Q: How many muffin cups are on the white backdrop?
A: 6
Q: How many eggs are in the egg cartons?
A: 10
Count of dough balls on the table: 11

...

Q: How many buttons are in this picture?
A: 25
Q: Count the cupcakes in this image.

● Problem
Echo the rows verbatim, beginning at the line containing "Q: How many muffin" and stopping after the line containing "Count of dough balls on the table: 11".

● Finished task
Q: How many muffin cups are on the white backdrop?
A: 6
Q: How many eggs are in the egg cartons?
A: 10
Count of dough balls on the table: 11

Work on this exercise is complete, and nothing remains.